As Dredd's world has continued to expand, the tendency in the strip and its spin-offs has been to turn every judge culture into a broad stereotype of the region. In several instances, the definition for the foreign mega-cities has been left in the hands of a local boy, as it were. Scotland's Jim Alexander defined the judges of calhab as wearing tartan kilts, being obsessed with clans, speaking in phonetic brogue you can barely understand and drinking radioactive whiskey. Irish writer Garth Ennis gave us the world of Murphyville, capital city of Emerald Isle, where the judges wear green, politely work their investigations about the island's tourist culture from pubs, and enjoy a diet of potatoes and Guinness. Dave Stone gave us a Brit-Cit police force which operates from the New Old Bailey, where plainsclothes officers can be certain they will not be promoted beyond the rank of detective inspector unless they belong to a certain fraternal organization. I seem to recall that Inspector Morse fella figuring that out the hard way himself once...

Playing with stereotypes to create these broad, comic backgrounds is rarely offensive, in part because we meet protagonists who are, for lack of a better word, heroic figures.

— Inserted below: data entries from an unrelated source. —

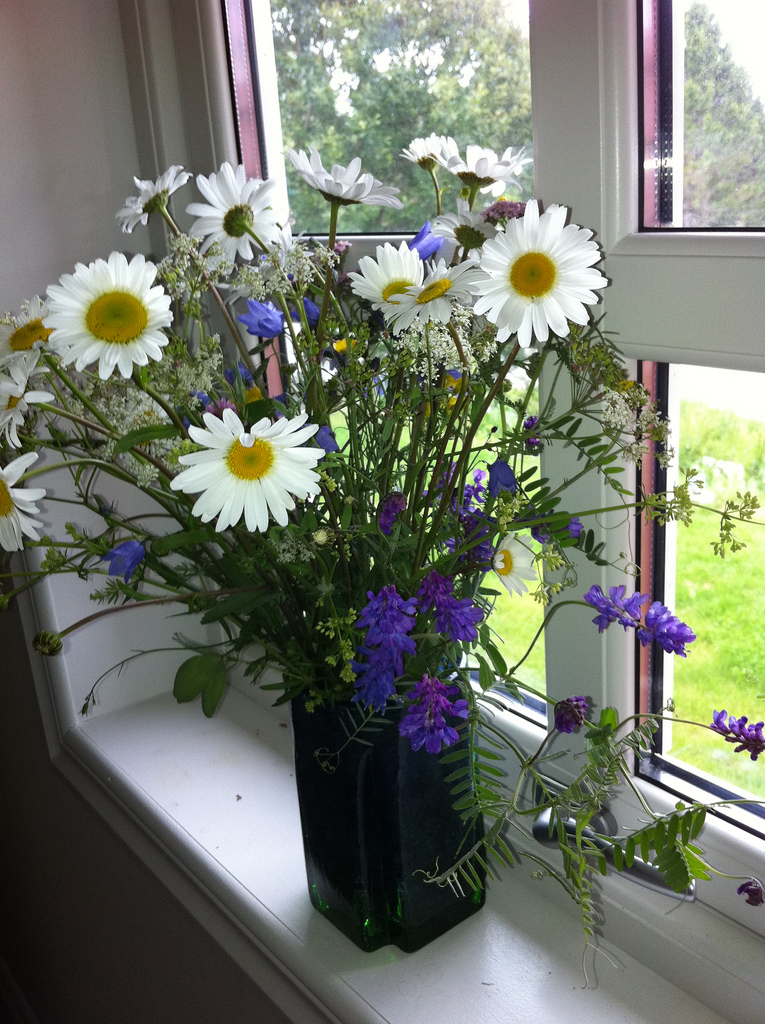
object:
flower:
[352, 586, 418, 712]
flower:
[399, 673, 471, 756]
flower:
[417, 569, 484, 641]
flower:
[583, 584, 696, 658]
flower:
[554, 695, 589, 733]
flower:
[169, 406, 326, 532]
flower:
[44, 250, 175, 381]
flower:
[468, 197, 608, 348]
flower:
[384, 258, 490, 337]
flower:
[347, 241, 424, 312]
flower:
[507, 249, 556, 299]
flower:
[415, 276, 449, 303]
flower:
[230, 436, 272, 480]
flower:
[86, 293, 147, 342]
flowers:
[168, 399, 337, 534]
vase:
[291, 688, 488, 953]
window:
[215, 0, 529, 239]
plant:
[0, 132, 765, 987]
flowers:
[350, 569, 483, 755]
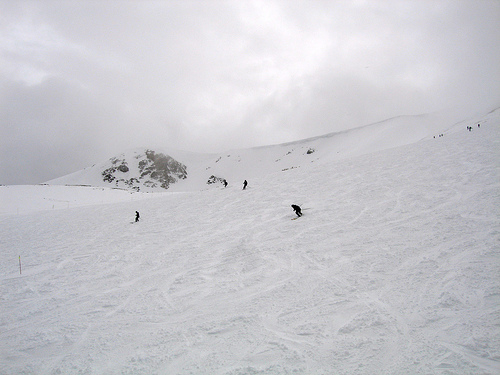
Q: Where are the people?
A: On the snow.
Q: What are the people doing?
A: Skiing.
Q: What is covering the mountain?
A: Snow.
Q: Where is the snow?
A: On the ground.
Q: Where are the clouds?
A: In the sky.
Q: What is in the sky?
A: Clouds.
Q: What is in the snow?
A: Tracks.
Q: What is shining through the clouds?
A: Sunlight.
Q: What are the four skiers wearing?
A: Black.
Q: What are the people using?
A: Skis.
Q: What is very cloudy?
A: The sky.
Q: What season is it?
A: Winter.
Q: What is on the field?
A: Snow.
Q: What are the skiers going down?
A: A hill.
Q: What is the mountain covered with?
A: Snow.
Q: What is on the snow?
A: Tracks.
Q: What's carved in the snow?
A: Ski paths.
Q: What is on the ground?
A: Snow.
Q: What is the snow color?
A: White.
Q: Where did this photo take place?
A: On a ski hill.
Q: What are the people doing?
A: Skiing.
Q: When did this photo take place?
A: During the day.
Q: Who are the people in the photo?
A: Skiiers.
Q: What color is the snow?
A: White.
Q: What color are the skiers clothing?
A: Black.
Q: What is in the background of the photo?
A: A mountain.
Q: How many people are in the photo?
A: Four.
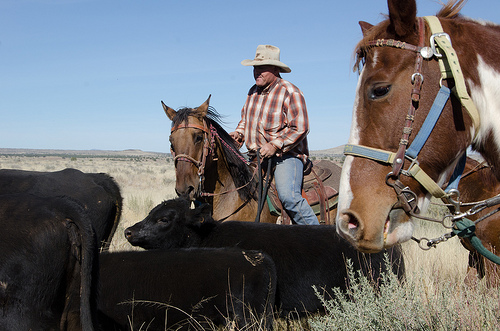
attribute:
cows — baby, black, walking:
[138, 191, 280, 329]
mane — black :
[163, 102, 243, 152]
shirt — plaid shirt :
[231, 77, 321, 167]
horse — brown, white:
[335, 0, 498, 286]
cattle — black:
[2, 167, 394, 327]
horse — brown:
[152, 90, 359, 230]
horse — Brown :
[156, 93, 338, 225]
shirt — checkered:
[233, 85, 314, 158]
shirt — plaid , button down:
[235, 76, 313, 172]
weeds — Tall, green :
[306, 251, 493, 326]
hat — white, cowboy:
[222, 40, 337, 87]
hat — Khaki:
[223, 29, 308, 82]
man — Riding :
[233, 45, 321, 227]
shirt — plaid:
[232, 81, 308, 160]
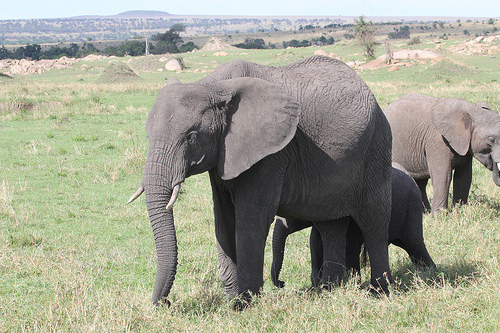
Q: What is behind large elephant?
A: Baby elephant.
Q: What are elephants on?
A: Lush green grass.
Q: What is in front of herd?
A: Big grey adult elephant.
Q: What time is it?
A: Afternoon.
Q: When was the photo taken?
A: During the daytime.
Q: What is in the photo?
A: Elephants.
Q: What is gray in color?
A: The elephants.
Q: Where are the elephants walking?
A: Grassy flat land.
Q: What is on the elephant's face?
A: Tusks.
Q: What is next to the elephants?
A: Grass.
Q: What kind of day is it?
A: Sunny.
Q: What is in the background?
A: Many trees.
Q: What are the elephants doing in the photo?
A: Walking.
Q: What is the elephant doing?
A: Standing.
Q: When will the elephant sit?
A: When he wants.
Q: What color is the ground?
A: Green.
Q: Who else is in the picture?
A: 2 more elephants.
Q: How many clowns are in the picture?
A: None.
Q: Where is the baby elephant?
A: Under the bigger one.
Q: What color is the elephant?
A: Gray.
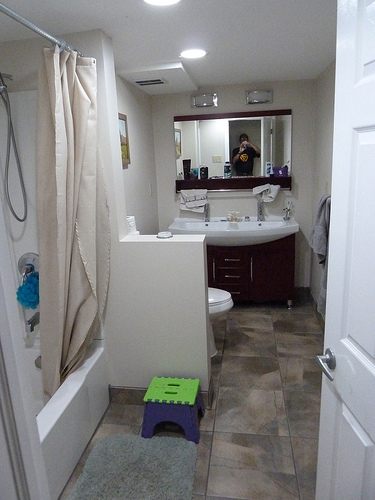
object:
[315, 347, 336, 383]
knob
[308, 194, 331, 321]
towel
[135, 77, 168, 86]
vent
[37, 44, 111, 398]
curtain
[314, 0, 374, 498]
door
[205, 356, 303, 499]
tilted floor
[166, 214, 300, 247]
sink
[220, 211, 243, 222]
toiletries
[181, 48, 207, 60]
light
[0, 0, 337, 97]
ceiling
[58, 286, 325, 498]
floor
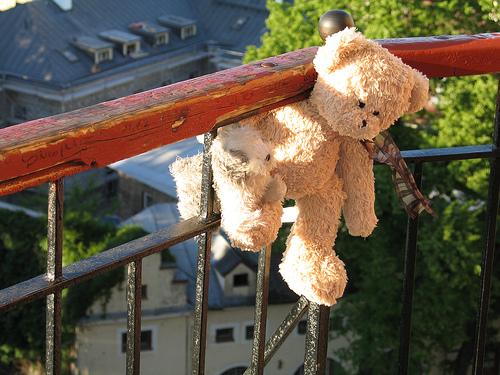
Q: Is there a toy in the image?
A: Yes, there is a toy.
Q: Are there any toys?
A: Yes, there is a toy.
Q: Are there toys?
A: Yes, there is a toy.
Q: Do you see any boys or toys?
A: Yes, there is a toy.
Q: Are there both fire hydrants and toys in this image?
A: No, there is a toy but no fire hydrants.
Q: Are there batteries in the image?
A: No, there are no batteries.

The audience has a degree of sympathy and interest in Judge MacBrayne and DI Armitage, and even though Judge Joyce is mostly played for laughs as a country mouse in the big city, we still laugh with him, rather than at him.

The judges from other cultures, the ones outside the typical 2000 AD talent pool, are also usually shown with some degree of heroism. Even Mark Millar and Grant Morrison's gang from Luxor City - that's future Egypt - come out decently in their own way. Sure, you've got the appropriate stereotypes ticked (pyramids, mummies, cobras on the helmets) and while the story rapidly degenerates into yet another Millar tale of muscled toughs beating each other senseless on a conveyor belt, it still gives us what's said to be an effective judge system, a sympathetic chief judge who's a good man, and an incompetent but heroic counterpart to Dredd in the form of Judge Rameses.

But oh, boy, these guys in the Pan-Andes Conurb. McKenzie and Tomlinson have just got it in for Bolivia.

Admittedly, John Wagner started the Dreddworld trend of Central and South America being full of corrupt thugs with moustaches. Ciudad Barranquilla was introduced in a 1990 storyline as a place where bent Mega-City One judges could try and make their getaway, and it's been expanded over the years to show that there's quite a number of rich criminal refugees supporting the local economy. To be honest, there's not a lot of positive portrayals of good judges in the Barranquilla waters, either.

The Pan-Andes Conurb is, based on its depiction here, policed by the most incompetent judge force on the planet. It's filthy, it's stinking, there are flies and pack animals everywhere and the cops all look the other way. And you won't be at all surprised to learn that the chief judge (a) weighs about four hundred pounds, (b) has taco sauce all over his uniform and (c) is, like the rest of his force, in the pockets of the drug dealers.

Like I say, the broad stereotypes in Dredd's world are there for comedy, and simple, unprovocative laughs. But somehow "The Sugar Beat" feels deeply uncomfortable in a way that even Shimura, with its "A New Japanese Stereotype in Every Storyline!" approach, doesn't manage. McKenzie, who no longer works in comics, often proved himself, with Luke Kirby and with some Doctor Who strips, to be an imaginative and talented writer. But when even Mark Millar can come up with better, and more effective nation-identity comedy, and stereotypes that amuse rather than aggravate, you have to wonder whether McKenzie was entirely the wrong guy for the Dredd beat.

(edit: I had suggested that the writer had adopted the "Steelgrave" identity to mask displeasure with the work; McKenzie has since let me know that the pseudonym was used in much the same fashion as earlier 2000 AD writers, the intended tradition being that a writer should only receive one "true identity" credit in any given issue. "Steelgrave" was a joint identity for himself and John Tomlinson, who, McKenzie explains, wrote alternating episodes of the "Sugar Beat" six-parter. This entry was revised on Sept. 4 2007 to correct the credit.)